= ABOUT THIS EXERCISE =
Copy the rows below word for word, from the very first line through the line containing "Answer: approximately 90°", including both of those lines.

SUPPLIED RECORDS Start Marker

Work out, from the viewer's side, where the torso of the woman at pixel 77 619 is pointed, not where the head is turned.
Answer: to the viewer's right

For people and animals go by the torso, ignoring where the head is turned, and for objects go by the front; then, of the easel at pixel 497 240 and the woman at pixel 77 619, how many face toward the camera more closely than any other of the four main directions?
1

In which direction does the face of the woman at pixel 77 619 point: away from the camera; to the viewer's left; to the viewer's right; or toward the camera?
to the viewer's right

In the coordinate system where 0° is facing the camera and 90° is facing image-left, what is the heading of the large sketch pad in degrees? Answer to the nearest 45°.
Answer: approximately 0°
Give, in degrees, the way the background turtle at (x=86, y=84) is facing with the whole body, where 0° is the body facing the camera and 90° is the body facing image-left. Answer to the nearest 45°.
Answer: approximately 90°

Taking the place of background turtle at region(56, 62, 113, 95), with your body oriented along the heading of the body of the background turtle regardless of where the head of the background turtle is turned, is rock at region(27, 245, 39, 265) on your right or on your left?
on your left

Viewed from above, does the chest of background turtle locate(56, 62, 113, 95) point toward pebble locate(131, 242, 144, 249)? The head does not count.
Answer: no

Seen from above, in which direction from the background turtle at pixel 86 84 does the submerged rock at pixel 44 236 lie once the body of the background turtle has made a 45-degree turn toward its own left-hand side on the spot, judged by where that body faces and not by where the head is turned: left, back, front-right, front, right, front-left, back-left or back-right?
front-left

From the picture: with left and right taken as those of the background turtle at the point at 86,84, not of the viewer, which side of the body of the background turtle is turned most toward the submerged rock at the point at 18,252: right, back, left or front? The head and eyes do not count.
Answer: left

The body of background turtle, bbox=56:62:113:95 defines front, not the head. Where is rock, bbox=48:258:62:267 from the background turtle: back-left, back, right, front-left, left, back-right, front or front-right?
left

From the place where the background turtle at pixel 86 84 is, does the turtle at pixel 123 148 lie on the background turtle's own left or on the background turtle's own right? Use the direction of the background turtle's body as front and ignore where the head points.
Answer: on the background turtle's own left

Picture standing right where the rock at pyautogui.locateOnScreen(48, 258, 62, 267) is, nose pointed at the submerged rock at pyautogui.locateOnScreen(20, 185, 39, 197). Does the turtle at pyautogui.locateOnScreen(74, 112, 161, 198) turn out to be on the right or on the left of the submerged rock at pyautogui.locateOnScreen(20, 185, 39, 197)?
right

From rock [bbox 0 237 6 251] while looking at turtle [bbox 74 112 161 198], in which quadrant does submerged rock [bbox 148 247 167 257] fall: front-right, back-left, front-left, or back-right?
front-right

SUPPLIED RECORDS End Marker

= RESULT OF THE TASK =
Work out, from the viewer's side, where the torso of the woman at pixel 77 619 is pointed, not where the head is turned.
Answer: to the viewer's right

For people and animals go by the torso, ignoring where the head is turned, and for objects go by the front; then, of the easel at pixel 497 240 and the woman at pixel 77 619, how many face toward the camera more closely than any other of the four main directions?
1

In which direction does the face of the woman at pixel 77 619 point: away from the camera; to the viewer's left; to the viewer's right; or toward the camera?
to the viewer's right

In the coordinate system where 0° is facing the camera and 90° is facing image-left, what is the heading of the large sketch pad in degrees? Answer to the nearest 45°.
Answer: approximately 0°
Give, in degrees, the way the background turtle at (x=86, y=84) is facing with the whole body, where 0° is the body facing the camera and 90° is the body facing image-left. Answer to the nearest 45°.
Answer: approximately 90°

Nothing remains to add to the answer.